_ИЗВЛЕЧЁННЫЙ ТЕКСТ:_

==============================

Современный историк сэр Джеймс Холт считает, что ранний Робин Гуд был фигурой защитника общественного порядка и status quo, помогая охранять народ от коррумпированных элементов. А Стефан Найт видит в Робине борца с властью, поскольку баллады о Робин Гуде «оправдывают кражу церковного имущества в крупном размере, бунт и убийство законно назначенного шерифа, нарушение легитимного соглашения с королём; и все эти вещи якобы ведут к долгой и счастливой жизни». Разве что Морис Кин видел в Робине метафору мятежа крестьян, но позднее сам Кин признался, что для этого мало оснований в первых рассказах.

Интересно не только то, что легенда о Робин Гуде поглотила предыдущие и последующие легенды о разбойных персонажах вроде Юстаса-Монаха, Херварда, Уильяма Уолласа и Фулька Фитца Уаррина, вплоть до похожих сюжетов с обманами, переодеванием и побегами. Главное, что хотя личность реального Робина довольно спорна, в легендах о Гуде нет драконов, гигантов и прочих чудищ голливудского размаха, которые встречаются в рассказах о его вполне исторических предшественниках.

Три шотландских хрониста упоминают Робин Гуда как реальное лицо (хотя и не очень положительное), но каждый относит его к разному времени. В 1420 году Эндрю Уинтоун поместил похождения Робина Гуда и Маленького Джона в 1283-1285 годы, когда правил Эдуард I. Уолтер Боуэр в 1440 году, дописывая «Шотландские хроники» Джона Фордунского, упомянул эту парочку под 1266 годом, в период послевкусия от баронского восстания против Генриха III. В 1521 году Джон Мэйджор поместил Робина и Джона в 1190-е, период правления Ричарда I, и эту версию восприняли последующие легенды. Томас Гэйл, настоятель Йоркского собора в 1697-1702 гг., оставил среди своих бумаг записку, что Робин умер 24 декабря 1247 года. Сэр Джеймс Холт в биографии Гуда 1982 года написал, что Робин активно разбойничал в 1193-1194 годах, в 1225 был объявлен вне закона, а скончался где-то около 1247 года. Джулиан Лаксфорд в 2009 году привлёк внимание к месту в хронике, добавленной к копии «Полихроникона» Ранульфа Хигдена в 1460х годах, где Робин Гуд появляется на странице про 1294-1299 гг. Тем не менее, многие современные исследователи относят Робина (реального или вымышленного) к XIV веку, за пару десятилетий до первого письменного упоминания о нём.

==============================

_БЛОК ДАННЫХ:_

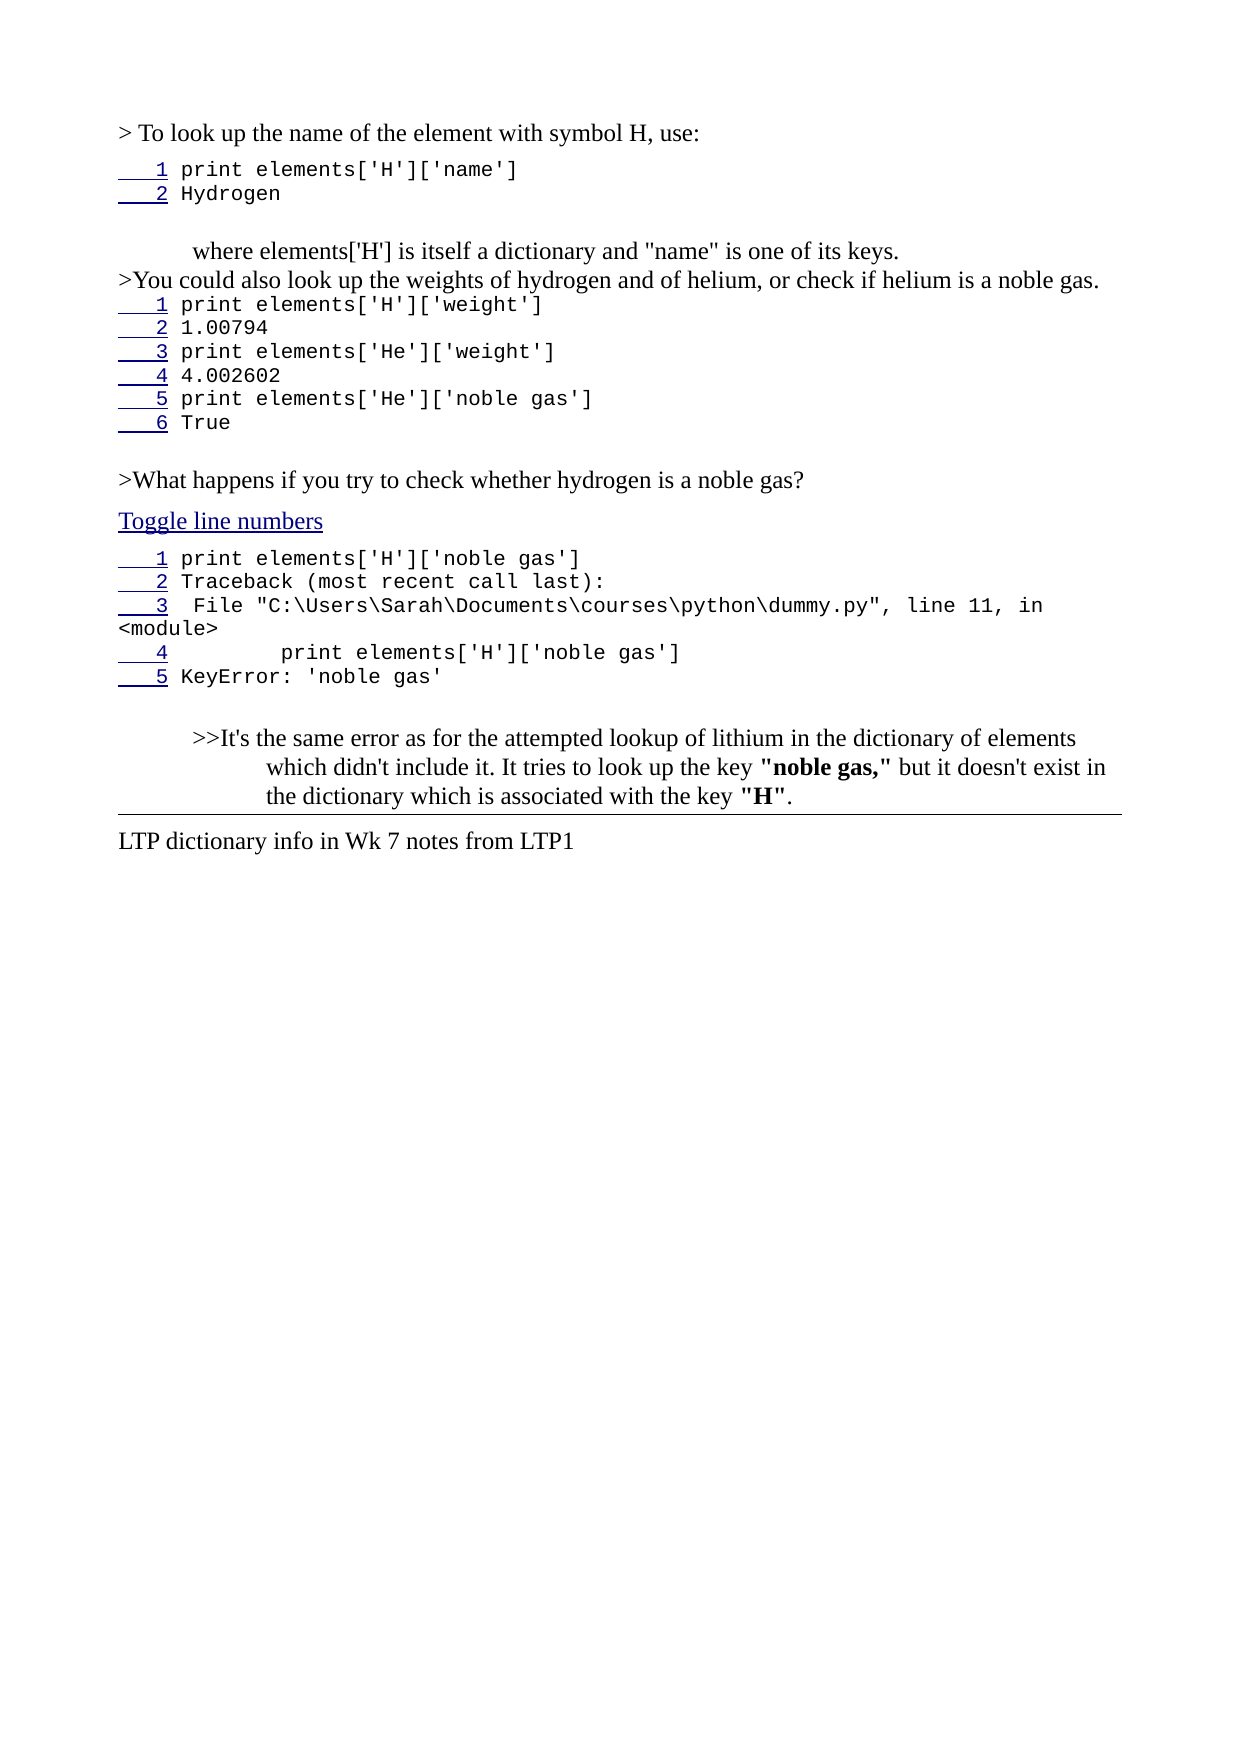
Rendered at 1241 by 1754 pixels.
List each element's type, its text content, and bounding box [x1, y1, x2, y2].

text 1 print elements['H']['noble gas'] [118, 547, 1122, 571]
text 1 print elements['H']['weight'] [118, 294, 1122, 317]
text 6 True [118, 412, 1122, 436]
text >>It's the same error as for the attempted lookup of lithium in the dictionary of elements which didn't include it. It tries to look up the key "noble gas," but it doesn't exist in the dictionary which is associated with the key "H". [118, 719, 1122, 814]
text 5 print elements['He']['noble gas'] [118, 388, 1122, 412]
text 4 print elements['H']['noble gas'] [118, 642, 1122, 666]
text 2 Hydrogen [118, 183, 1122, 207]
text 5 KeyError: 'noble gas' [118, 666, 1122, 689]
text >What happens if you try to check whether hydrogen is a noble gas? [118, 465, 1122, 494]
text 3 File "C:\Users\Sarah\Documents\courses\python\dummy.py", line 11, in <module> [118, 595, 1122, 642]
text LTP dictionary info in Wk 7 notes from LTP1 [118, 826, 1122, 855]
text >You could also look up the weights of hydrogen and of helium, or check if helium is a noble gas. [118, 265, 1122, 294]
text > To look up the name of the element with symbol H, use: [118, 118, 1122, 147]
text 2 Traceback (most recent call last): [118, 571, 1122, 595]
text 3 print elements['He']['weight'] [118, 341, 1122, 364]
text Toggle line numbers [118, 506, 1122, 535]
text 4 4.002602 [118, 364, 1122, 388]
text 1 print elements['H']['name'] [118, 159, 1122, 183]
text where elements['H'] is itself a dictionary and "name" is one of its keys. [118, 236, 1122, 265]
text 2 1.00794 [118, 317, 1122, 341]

==============================

_ЗАДАНИЕ 1:_
Измените фрагмент текста о Робин Гуде, начиная с «Современный историк сэр» и дальше до «в первых рассказах.»: замените «коррумпированных элементов» на «продажных чиновников» и приведите этот фрагмент целиком.
_ЗАДАНИЕ 2:_
Напишите продолжение текста о Робин Гуде, начав сразу после его последнего предложения.
Эти строки для работы не понадобятся.

_ОТВЕТ 1:_
Современный историк сэр Джеймс Холт считает, что ранний Робин Гуд был фигурой защитника общественного порядка и status quo, помогая охранять народ от продажных чиновников. А Стефан Найт видит в Робине борца с властью, поскольку баллады о Робин Гуде «оправдывают кражу церковного имущества в крупном размере, бунт и убийство законно назначенного шерифа, нарушение легитимного соглашения с королём; и все эти вещи якобы ведут к долгой и счастливой жизни». Разве что Морис Кин видел в Робине метафору мятежа крестьян, но позднее сам Кин признался, что для этого мало оснований в первых рассказах.

_ОТВЕТ 2:_
Точно известно, что ранний Робин Гуд не был ни графом, ни рыцарем, ни крестьянином. Все эти варианты пришли позже, а сначала его называли только йоменом. Непонятно только, каким именно йоменом он был. К середине XV века так обычно называли средний класс землевладельцев, которые не относились к благородному сословию. Ещё так называли придворных короля или феодала рангом ниже рыцарей. Они, например, следили за хранением королевских книг, за гардеробом, носили хозяйские луки. Те же бифитеры считались йоменами. Сэр Холт указывает, что Робин был именно королевским йоменом, потому что на это место король принимает его после амнистии, и с этой службы он уходит опять разбойничать. Ещё интересная версия — Олгрен и Тардифф считают, что Робин Гуд мог быть йоменом, работавшим на городские гильдии, поскольку в балладах много упоминаний Робина как торговца тканями, часто особо упоминаются дорогие зелёные и алые одежды, а гильдии ткачей как и Робин были очень преданы деве Марии и королю (так что Робина можно рядить в любые цвета радуги). Также, многие йомены служили лесниками, а потому ассоциировались с луками.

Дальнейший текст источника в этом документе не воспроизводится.